AnsibleAnswers@reddit

Window management is also quite weird. Wayland appears to have no built-in protocol for one program (like xdotool) asking a window to do anything - be moved, resized, maximized, or closed.

Automating window resizing and movements would need to be implemented by a compositor as far as I understand the modern architecture. The whole point is to ensure that the DE + user is in charge of all windows. This is a security feature and it’s kind of disingenuous for the author to insinuate that justifications for it don’t exist. The notion that you can trust every application installed on your system is just not very practical on a modern desktop. You want to make it impossible for one application to “impersonate” another. This is how it is done. Personally, I think automating GUIs is more of a “weird” (niche) use case than secure desktop computing.

As I learned about libei and XDG Portal recently, I wrote some test code to send some keyboard events. Writing my own software, running on my own machine, GNOME still prompted me “Allow remote interaction?” with seemingly no way to permanently allow my own requests. I’m not the only one confused by GNOME and KDE making such prompts.

My guess is this feature is unfinished, and will eventually allow users to whitelist their own libei server, and perhaps even distinguish between remote connections and connections from localhost.

[-]

TyssaRolli420@reddit

Meanwhile obscure platforms like "Windows" and "Mac OS" have no problem providing developers with such functionality. But I'm sure the Wayland developers have so much pull with devs that they can get away with not doing so.

[-]

AnsibleAnswers@reddit

I said the use case is niche, not that OSes that support the use case are obscure. You’re welcome to use X11 until these niche features are added to the modern Linux desktop.

Windows does so at the expense of preventative security. Apple has window resizing and movement functionality built into the Quartz compositor, just like I said would have to be developed on Linux.

Here’s the deal: either we implement things the Wayland way or we will need invasive and resource-intensive antimalware software akin to Windows Defender. The only thing that makes X11 sessions safe enough without antivirus is lack of market share.

[-]

nightblackdragon@reddit

Meanwhile obscure platforms like "Windows" and "Mac OS" have no problem providing developers with such functionality

Certain Wayland compositors also provide that functionality.

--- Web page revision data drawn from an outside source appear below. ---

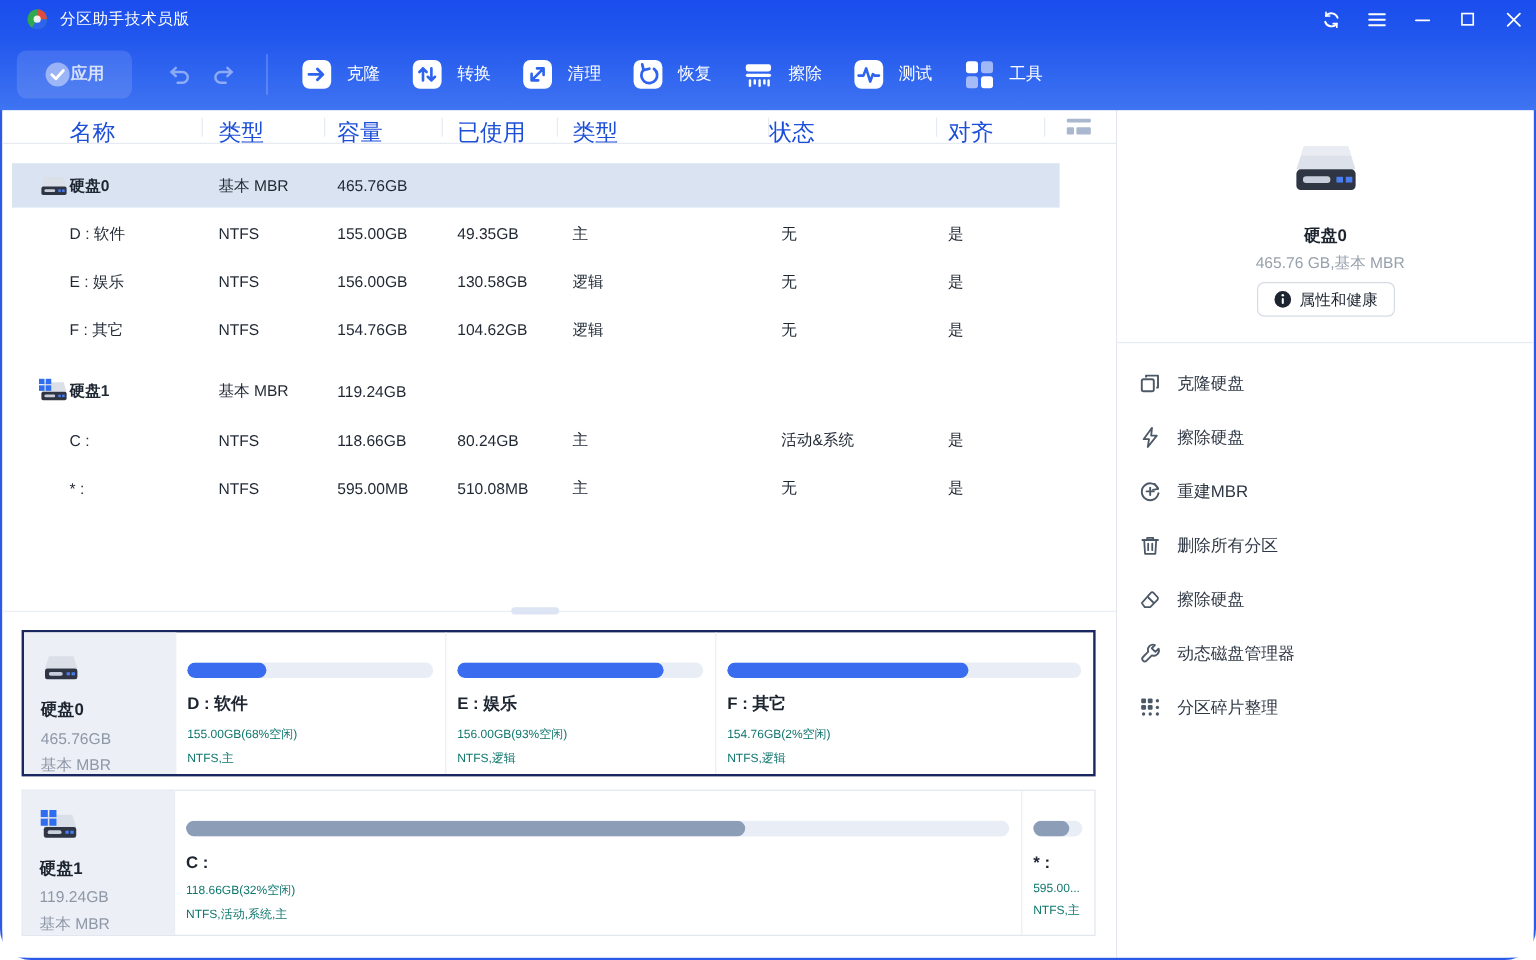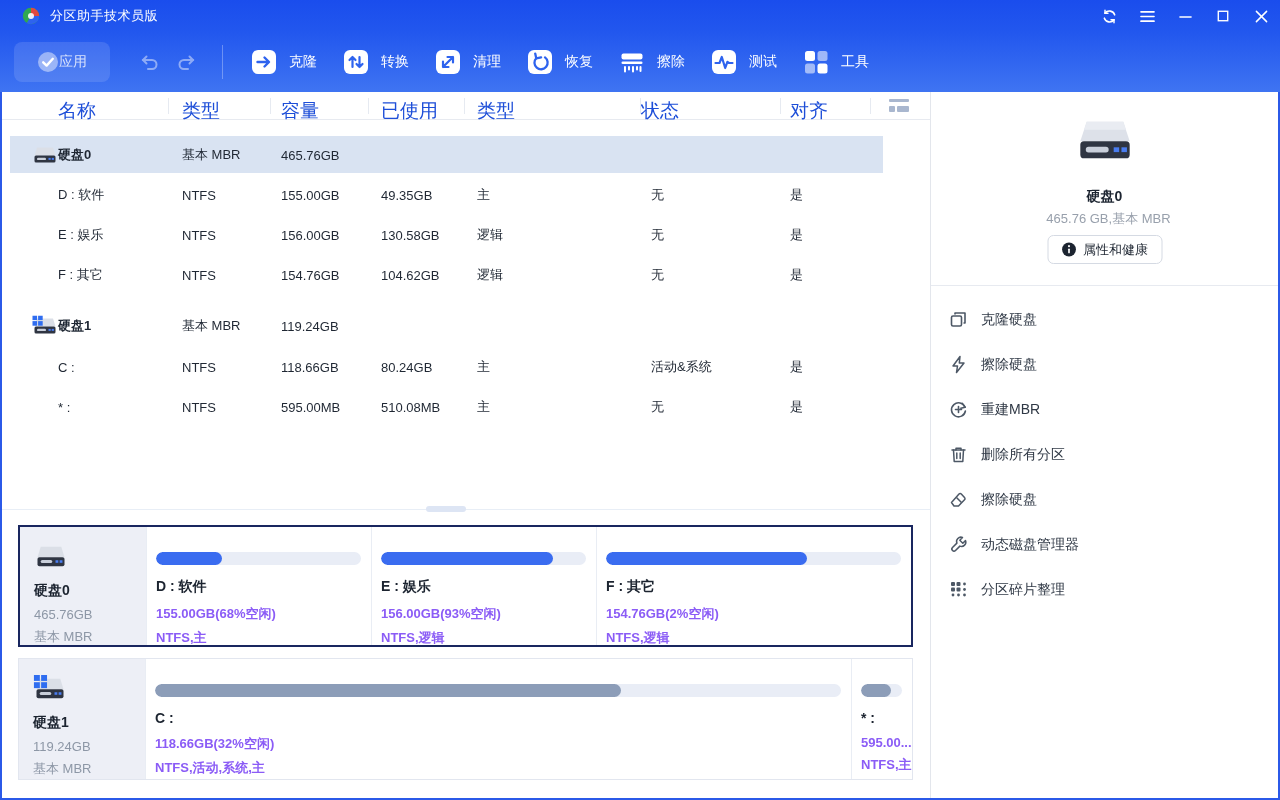--- a/index.html
+++ b/index.html
@@ -1,33 +1,33 @@
 <!DOCTYPE html>
 <html><head>
 <meta charset="utf-8">
 <style>
   * { box-sizing: border-box; margin: 0; padding: 0; }
   html,body { width:1280px; height:800px; }
   body { font-family:"Liberation Sans","DejaVu Sans",sans-serif; background:#fff; overflow:hidden; }
   .window { position:relative; width:1280px; height:800px; background:#fff;
-            border-left:2px solid #2b59e8; border-right:2px solid #2b59e8; border-bottom:2px solid #2b59e8; }
+            border-left:2px solid #2b59e8; border-right:2px solid #2b59e8; border-bottom:2px solid #2b59e8;border-radius:26px; }
 
   
   .header { position:absolute; left:-2px; top:0; width:1280px; height:92px;
             background:linear-gradient(180deg,#1a4ded 0%, #2257ee 35%, #3f74f2 100%); }
   .titlebar { position:absolute; left:0; top:0; width:100%; height:32px; display:flex; align-items:center; padding-left:22px; }
   .app-logo { width:18px; height:18px; margin-right:10px; }
   .app-title { color:#fff; font-size:13px; letter-spacing:0.5px; }
   .win-controls { margin-left:auto; display:flex; height:32px; }
   .win-btn { width:38px; height:32px; display:flex; align-items:center; justify-content:center; cursor:pointer; }
   .win-btn svg { display:block; }
 
   .toolbar { position:absolute; left:0; top:32px; width:100%; height:60px; display:flex; align-items:center; }
   .apply-btn { margin-left:14px; width:96px; height:40px; border-radius:8px; background:rgba(255,255,255,0.12);
-               display:flex; align-items:center; justify-content:center; gap:0; cursor:default; }
+               display:flex; align-items:center; justify-content:center; gap:0; cursor:default;font-weight:bold; }
   .apply-btn .lbl { color:rgba(255,255,255,0.78); font-size:14px; }
   .undo-redo { display:flex; gap:16px; margin-left:28px; }
   .undo-redo .ur { width:22px; height:22px; opacity:0.45; cursor:default; }
   .tb-sep { width:1px; height:34px; background:rgba(255,255,255,0.30); margin-left:24px; }
   .tools { display:flex; gap:26px; margin-left:28px; }
   .tool-btn { display:flex; align-items:center; gap:12px; cursor:pointer; }
   .tool-btn .tlabel { color:#fff; font-size:14px; }
   .tool-ic { width:26px; height:26px; }
 
   
@@ -58,21 +58,21 @@
   .ginfo .gi-icon { width:34px; height:27px; margin-bottom:8px; }
   .ginfo .gname { font-size:14px; font-weight:bold; color:#1c2430; margin-bottom:7px; }
   .ginfo .gsub { font-size:13px; color:#8d97a6; margin-bottom:6px; }
   .pcell { padding:25px 10px 0 9px; border-left:1px solid #e9edf4; overflow:hidden; position:relative; }
   .pcell:first-of-type { border-left:none; }
   .bar { height:13px; border-radius:7px; background:#e9edf6; overflow:hidden; margin-bottom:13px; }
   .fill { height:100%; border-radius:7px; }
   .fill.blue { background:#3a6cf0; }
   .fill.slate { background:#8c9db8; }
   .plabel { font-size:14px; font-weight:bold; color:#1c2430; margin-bottom:9px; white-space:nowrap; }
-  .pinfo { font-size:13px; color:#8b5cf6; margin-bottom:6px; white-space:nowrap;font-weight:bold; }
+  .pinfo { font-size:10px; color:#0f766e; margin-bottom:6px; white-space:nowrap; }
 
   
   .vdivider { position:absolute; left:928px; top:92px; width:1px; height:706px; background:#e3e6ec; }
   .sidebar { position:absolute; left:929px; top:92px; width:347px; height:706px; background:#fff; }
   .sb-disk { position:absolute; left:50%; top:24px; transform:translateX(-50%); width:62px; height:48px; }
   .sb-name { position:absolute; left:0; top:96px; width:100%; text-align:center; font-size:14px; font-weight:bold; color:#1c2430; }
   .sb-desc { position:absolute; left:4px; top:118px; width:100%; text-align:center; font-size:13px; color:#98a0ac; }
   .sb-props { position:absolute; left:50%; top:143px; transform:translateX(-50%); height:29px; display:flex; align-items:center; gap:7px;
               padding:0 13px; border:1px solid #d5dae3; border-radius:6px; background:#fff; font-size:13px; color:#1c2430; cursor:pointer; white-space:nowrap; }
   .sb-divider { position:absolute; left:0; top:193px; width:100%; height:1px; background:#e7eaf0; }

with much better sandboxing stories too

Such as?

[-]

Patient_Sink@reddit

Yeah being able to permanently allow certain apps/etc is an issue with the portal and has its own issue ticket IIRC.

[-]

TiZ_EX1@reddit

xdotool, wmctrl, and devilspie2 are the reliable hallmarks of my window placement automation. I have been able to take the majority of my rules from XFCE to Plasma, and unlike Plasma's window rules, devilspie2 is programmatic and can react to situations such as single vs multi-monitor.

The common thread between all three of these tools is EWMH. No Wayland compositor implements it, so I am not interested in migrating to Wayland until these tools work or have equivalents. I will continue to run Plasma on Xorg until it ceases to exist and there is no distro shipping the last release with it.